### Brief
Output the listing word for word, minus pictures.

■ ■ ■

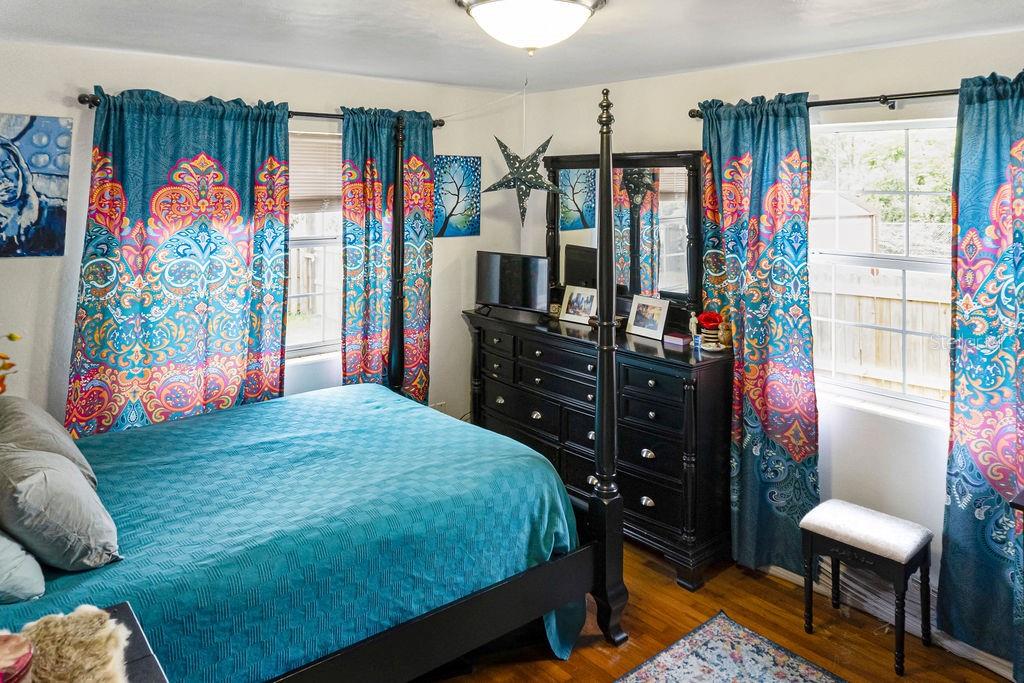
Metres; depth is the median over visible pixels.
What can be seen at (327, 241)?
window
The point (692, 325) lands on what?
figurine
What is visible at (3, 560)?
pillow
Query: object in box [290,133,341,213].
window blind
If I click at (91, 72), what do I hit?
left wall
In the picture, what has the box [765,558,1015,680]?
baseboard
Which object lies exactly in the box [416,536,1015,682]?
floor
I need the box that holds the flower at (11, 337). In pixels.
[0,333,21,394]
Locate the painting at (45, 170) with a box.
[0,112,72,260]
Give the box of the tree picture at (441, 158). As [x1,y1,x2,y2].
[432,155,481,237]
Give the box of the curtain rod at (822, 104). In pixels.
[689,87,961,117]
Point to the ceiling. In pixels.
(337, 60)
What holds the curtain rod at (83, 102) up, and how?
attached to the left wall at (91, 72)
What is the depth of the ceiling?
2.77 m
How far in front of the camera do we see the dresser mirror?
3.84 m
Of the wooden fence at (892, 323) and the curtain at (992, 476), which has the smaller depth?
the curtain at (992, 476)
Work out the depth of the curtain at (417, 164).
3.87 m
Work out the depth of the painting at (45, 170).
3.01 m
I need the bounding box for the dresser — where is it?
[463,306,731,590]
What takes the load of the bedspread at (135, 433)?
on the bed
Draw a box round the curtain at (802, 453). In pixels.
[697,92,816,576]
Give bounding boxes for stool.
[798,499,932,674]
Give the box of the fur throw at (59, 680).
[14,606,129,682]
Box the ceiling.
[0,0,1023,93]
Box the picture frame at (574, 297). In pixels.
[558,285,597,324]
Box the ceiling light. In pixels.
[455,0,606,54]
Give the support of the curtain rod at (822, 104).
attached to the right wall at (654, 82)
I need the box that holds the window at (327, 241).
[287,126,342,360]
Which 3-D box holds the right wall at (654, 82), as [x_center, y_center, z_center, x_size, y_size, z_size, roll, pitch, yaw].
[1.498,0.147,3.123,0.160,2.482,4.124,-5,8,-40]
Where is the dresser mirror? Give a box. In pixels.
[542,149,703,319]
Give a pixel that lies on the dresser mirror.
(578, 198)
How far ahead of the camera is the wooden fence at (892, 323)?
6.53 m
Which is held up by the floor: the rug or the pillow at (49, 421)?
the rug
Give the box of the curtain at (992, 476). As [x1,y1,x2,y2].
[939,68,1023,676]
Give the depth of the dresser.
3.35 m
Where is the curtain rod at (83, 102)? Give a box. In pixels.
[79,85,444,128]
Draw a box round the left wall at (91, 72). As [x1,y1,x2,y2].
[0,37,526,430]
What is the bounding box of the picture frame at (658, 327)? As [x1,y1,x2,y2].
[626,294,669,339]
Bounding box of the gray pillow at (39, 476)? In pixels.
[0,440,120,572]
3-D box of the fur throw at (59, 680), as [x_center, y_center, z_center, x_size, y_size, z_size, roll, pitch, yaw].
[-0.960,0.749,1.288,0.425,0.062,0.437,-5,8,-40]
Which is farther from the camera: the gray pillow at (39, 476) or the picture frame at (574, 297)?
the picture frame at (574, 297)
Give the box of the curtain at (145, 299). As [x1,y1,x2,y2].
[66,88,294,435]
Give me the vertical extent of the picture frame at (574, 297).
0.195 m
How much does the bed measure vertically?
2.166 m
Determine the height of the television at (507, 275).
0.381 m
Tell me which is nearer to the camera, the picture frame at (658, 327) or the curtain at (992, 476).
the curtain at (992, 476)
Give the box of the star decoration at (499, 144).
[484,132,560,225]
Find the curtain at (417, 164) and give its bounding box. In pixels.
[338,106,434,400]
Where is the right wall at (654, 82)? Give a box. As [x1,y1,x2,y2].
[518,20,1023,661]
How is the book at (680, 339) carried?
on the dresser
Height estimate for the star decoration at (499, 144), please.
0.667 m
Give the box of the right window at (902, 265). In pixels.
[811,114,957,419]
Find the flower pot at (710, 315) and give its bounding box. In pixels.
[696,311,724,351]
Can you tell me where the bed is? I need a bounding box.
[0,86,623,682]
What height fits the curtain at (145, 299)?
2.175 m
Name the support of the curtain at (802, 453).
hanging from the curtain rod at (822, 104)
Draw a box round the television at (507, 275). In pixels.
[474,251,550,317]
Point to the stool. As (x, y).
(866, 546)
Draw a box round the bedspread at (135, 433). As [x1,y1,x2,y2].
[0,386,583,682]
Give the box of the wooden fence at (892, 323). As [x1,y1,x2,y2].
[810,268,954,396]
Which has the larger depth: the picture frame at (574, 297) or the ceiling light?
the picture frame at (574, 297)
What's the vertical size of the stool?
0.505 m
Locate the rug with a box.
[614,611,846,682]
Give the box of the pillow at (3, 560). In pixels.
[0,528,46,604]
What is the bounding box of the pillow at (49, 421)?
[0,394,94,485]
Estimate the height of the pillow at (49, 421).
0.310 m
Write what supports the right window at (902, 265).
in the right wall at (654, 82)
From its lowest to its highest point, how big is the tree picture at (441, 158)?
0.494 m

■ ■ ■

### Completed exercise
Metres; depth is the median over visible pixels.
What can be seen at (327, 241)?
window
The point (692, 325) lands on what?
figurine
What is visible at (3, 560)?
pillow
Query: object in box [290,133,341,213].
window blind
If I click at (91, 72), what do I hit?
left wall
In the picture, what has the box [765,558,1015,680]?
baseboard
Which object lies exactly in the box [416,536,1015,682]?
floor
I need the box that holds the flower at (11, 337). In pixels.
[0,333,21,394]
Locate the painting at (45, 170) with a box.
[0,112,72,260]
Give the box of the tree picture at (441, 158). As [x1,y1,x2,y2].
[432,155,481,237]
Give the box of the curtain rod at (822, 104). In pixels.
[689,87,961,117]
Point to the ceiling. In pixels.
(337, 60)
What holds the curtain rod at (83, 102) up, and how?
attached to the left wall at (91, 72)
What is the depth of the ceiling?
2.77 m
How far in front of the camera do we see the dresser mirror?
3.84 m
Of the wooden fence at (892, 323) and the curtain at (992, 476), which has the smaller depth?
the curtain at (992, 476)
Work out the depth of the curtain at (417, 164).
3.87 m
Work out the depth of the painting at (45, 170).
3.01 m
I need the bounding box for the dresser — where is it?
[463,306,731,590]
What takes the load of the bedspread at (135, 433)?
on the bed
Draw a box round the curtain at (802, 453). In pixels.
[697,92,816,576]
Give bounding boxes for stool.
[798,499,932,674]
Give the box of the fur throw at (59, 680).
[14,606,129,682]
Box the ceiling.
[0,0,1023,93]
Box the picture frame at (574, 297). In pixels.
[558,285,597,324]
Box the ceiling light. In pixels.
[455,0,606,54]
Give the support of the curtain rod at (822, 104).
attached to the right wall at (654, 82)
I need the box that holds the window at (327, 241).
[287,126,342,360]
Which 3-D box holds the right wall at (654, 82), as [x_center, y_center, z_center, x_size, y_size, z_size, roll, pitch, yaw].
[1.498,0.147,3.123,0.160,2.482,4.124,-5,8,-40]
Where is the dresser mirror? Give a box. In pixels.
[542,149,703,319]
Give a pixel that lies on the dresser mirror.
(578, 198)
How far ahead of the camera is the wooden fence at (892, 323)?
6.53 m
Which is held up by the floor: the rug or the pillow at (49, 421)?
the rug
Give the box of the curtain at (992, 476). As [x1,y1,x2,y2].
[939,68,1023,676]
Give the depth of the dresser.
3.35 m
Where is the curtain rod at (83, 102)? Give a box. In pixels.
[79,85,444,128]
Draw a box round the left wall at (91, 72). As [x1,y1,x2,y2].
[0,37,526,430]
What is the bounding box of the picture frame at (658, 327)? As [x1,y1,x2,y2].
[626,294,669,339]
Bounding box of the gray pillow at (39, 476)? In pixels.
[0,440,120,572]
3-D box of the fur throw at (59, 680), as [x_center, y_center, z_center, x_size, y_size, z_size, roll, pitch, yaw].
[-0.960,0.749,1.288,0.425,0.062,0.437,-5,8,-40]
Which is farther from the camera: the gray pillow at (39, 476) or the picture frame at (574, 297)?
the picture frame at (574, 297)
Give the box of the curtain at (145, 299). As [x1,y1,x2,y2].
[66,88,294,435]
Give me the vertical extent of the picture frame at (574, 297).
0.195 m
How much does the bed measure vertically?
2.166 m
Determine the height of the television at (507, 275).
0.381 m
Tell me which is nearer to the camera, the picture frame at (658, 327) or the curtain at (992, 476).
the curtain at (992, 476)
Give the box of the star decoration at (499, 144).
[484,132,560,225]
Find the curtain at (417, 164) and give its bounding box. In pixels.
[338,106,434,400]
Where is the right wall at (654, 82)? Give a box. As [x1,y1,x2,y2].
[518,20,1023,661]
How is the book at (680, 339) carried?
on the dresser
Height estimate for the star decoration at (499, 144), please.
0.667 m
Give the box of the right window at (902, 265). In pixels.
[811,114,957,419]
Find the flower pot at (710, 315) and give its bounding box. In pixels.
[696,311,724,351]
Can you tell me where the bed is? I need a bounding box.
[0,86,623,682]
What height fits the curtain at (145, 299)?
2.175 m
Name the support of the curtain at (802, 453).
hanging from the curtain rod at (822, 104)
Draw a box round the television at (507, 275). In pixels.
[474,251,550,317]
Point to the stool. As (x, y).
(866, 546)
Draw a box round the bedspread at (135, 433). As [x1,y1,x2,y2].
[0,386,583,682]
Give the box of the wooden fence at (892, 323). As [x1,y1,x2,y2].
[810,268,954,396]
Which has the larger depth: the picture frame at (574, 297) or the ceiling light?
the picture frame at (574, 297)
What's the vertical size of the stool?
0.505 m
Locate the rug with a box.
[614,611,846,682]
Give the box of the pillow at (3, 560). In pixels.
[0,528,46,604]
What is the bounding box of the pillow at (49, 421)?
[0,394,94,485]
Estimate the height of the pillow at (49, 421).
0.310 m
Write what supports the right window at (902, 265).
in the right wall at (654, 82)
From its lowest to its highest point, how big is the tree picture at (441, 158)?
0.494 m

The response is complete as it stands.